_REQUEST:_
The expected answer is the set of lines in the data below between the line holding "that will guide every subsequent" and the line holding "in 1854, featured witty renderings", inclusive, written out exactly.

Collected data
________________
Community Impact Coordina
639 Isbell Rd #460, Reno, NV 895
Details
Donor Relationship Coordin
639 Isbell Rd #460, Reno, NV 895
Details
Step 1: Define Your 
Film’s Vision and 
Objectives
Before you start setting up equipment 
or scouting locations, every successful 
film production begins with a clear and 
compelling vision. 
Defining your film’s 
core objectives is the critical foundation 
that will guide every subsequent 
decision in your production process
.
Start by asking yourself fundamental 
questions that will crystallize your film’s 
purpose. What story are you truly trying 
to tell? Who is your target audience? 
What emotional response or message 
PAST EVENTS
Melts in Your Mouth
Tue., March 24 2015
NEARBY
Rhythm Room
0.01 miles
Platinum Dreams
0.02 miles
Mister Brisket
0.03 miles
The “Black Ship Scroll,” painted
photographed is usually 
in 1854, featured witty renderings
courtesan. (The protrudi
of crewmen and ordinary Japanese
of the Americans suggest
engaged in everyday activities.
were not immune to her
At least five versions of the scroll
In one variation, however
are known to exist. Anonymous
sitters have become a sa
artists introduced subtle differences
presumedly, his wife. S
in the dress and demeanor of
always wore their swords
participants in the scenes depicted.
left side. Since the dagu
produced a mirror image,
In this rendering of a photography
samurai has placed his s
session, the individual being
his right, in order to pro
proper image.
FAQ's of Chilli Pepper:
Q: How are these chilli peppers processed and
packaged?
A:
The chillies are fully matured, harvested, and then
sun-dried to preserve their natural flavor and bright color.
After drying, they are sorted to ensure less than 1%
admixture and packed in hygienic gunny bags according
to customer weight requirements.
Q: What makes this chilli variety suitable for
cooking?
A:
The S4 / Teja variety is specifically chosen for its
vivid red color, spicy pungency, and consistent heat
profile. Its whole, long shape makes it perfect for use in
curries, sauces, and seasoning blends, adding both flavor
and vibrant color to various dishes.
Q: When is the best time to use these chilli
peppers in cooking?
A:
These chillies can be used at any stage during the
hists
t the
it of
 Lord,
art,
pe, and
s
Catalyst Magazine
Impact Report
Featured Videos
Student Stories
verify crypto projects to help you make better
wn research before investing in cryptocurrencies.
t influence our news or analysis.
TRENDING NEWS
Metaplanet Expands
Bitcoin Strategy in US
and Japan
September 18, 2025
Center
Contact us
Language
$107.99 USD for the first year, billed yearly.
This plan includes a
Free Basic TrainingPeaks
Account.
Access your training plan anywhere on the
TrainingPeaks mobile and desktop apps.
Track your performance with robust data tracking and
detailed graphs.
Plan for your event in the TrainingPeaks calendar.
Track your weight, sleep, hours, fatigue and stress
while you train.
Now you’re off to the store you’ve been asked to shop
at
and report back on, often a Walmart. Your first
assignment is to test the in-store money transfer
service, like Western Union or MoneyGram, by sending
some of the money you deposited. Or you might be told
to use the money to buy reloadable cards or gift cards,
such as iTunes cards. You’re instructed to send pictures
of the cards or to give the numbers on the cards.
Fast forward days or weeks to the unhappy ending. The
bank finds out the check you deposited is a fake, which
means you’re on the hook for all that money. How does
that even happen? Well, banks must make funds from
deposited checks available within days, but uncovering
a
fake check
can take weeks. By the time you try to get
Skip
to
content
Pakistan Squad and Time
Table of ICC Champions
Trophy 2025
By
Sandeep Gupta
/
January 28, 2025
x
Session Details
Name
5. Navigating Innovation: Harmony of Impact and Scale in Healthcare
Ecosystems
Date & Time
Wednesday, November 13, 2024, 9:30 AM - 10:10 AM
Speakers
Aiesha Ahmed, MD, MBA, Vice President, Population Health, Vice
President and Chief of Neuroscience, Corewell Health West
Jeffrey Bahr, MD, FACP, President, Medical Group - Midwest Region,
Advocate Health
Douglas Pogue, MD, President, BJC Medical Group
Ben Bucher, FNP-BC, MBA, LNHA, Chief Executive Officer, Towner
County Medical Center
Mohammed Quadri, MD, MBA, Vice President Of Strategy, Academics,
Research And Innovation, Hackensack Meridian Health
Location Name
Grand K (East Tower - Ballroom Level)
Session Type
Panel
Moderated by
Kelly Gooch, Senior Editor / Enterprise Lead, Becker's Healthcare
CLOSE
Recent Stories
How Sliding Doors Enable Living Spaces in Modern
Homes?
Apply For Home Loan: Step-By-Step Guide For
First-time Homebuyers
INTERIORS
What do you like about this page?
________________
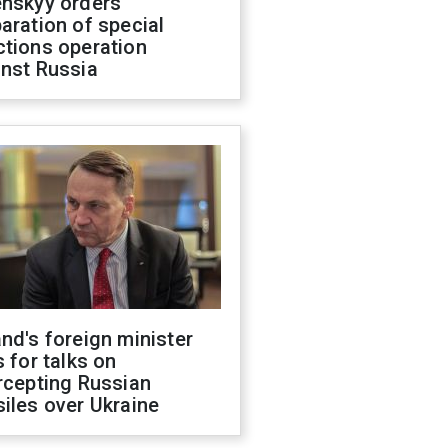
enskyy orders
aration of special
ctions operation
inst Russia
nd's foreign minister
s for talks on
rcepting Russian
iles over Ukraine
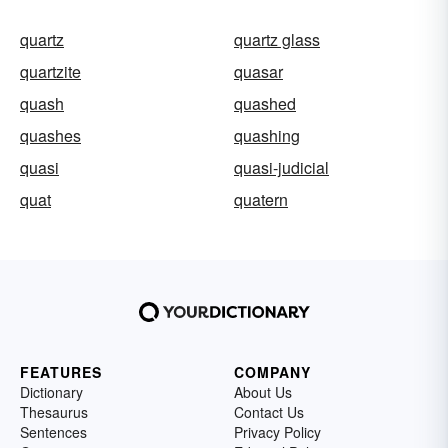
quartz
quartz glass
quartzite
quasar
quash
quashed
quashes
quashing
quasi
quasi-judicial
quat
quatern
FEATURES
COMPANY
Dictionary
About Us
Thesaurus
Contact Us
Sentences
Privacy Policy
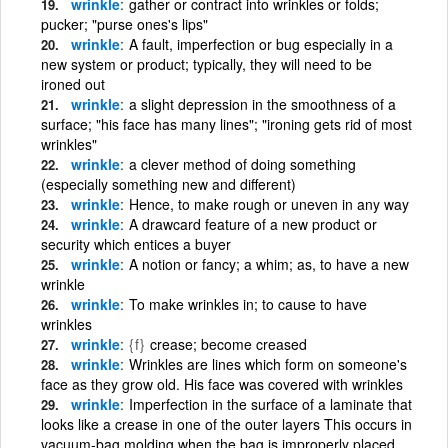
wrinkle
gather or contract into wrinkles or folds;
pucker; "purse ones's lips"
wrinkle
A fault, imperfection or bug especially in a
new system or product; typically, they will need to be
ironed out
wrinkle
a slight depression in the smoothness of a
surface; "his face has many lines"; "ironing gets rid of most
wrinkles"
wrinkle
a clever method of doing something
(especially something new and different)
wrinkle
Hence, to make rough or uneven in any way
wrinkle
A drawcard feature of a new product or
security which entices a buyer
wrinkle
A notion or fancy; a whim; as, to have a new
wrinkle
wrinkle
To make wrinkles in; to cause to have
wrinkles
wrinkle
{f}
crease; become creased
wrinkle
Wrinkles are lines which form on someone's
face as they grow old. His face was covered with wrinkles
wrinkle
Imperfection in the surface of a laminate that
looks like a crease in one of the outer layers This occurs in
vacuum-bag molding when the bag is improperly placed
________________
_EXERCISE ANSWER:_
that will guide every subsequent 
decision in your production process
.
Start by asking yourself fundamental 
questions that will crystallize your film’s 
purpose. What story are you truly trying 
to tell? Who is your target audience? 
What emotional response or message 
PAST EVENTS
Melts in Your Mouth
Tue., March 24 2015
NEARBY
Rhythm Room
0.01 miles
Platinum Dreams
0.02 miles
Mister Brisket
0.03 miles
The “Black Ship Scroll,” painted
photographed is usually 
in 1854, featured witty renderings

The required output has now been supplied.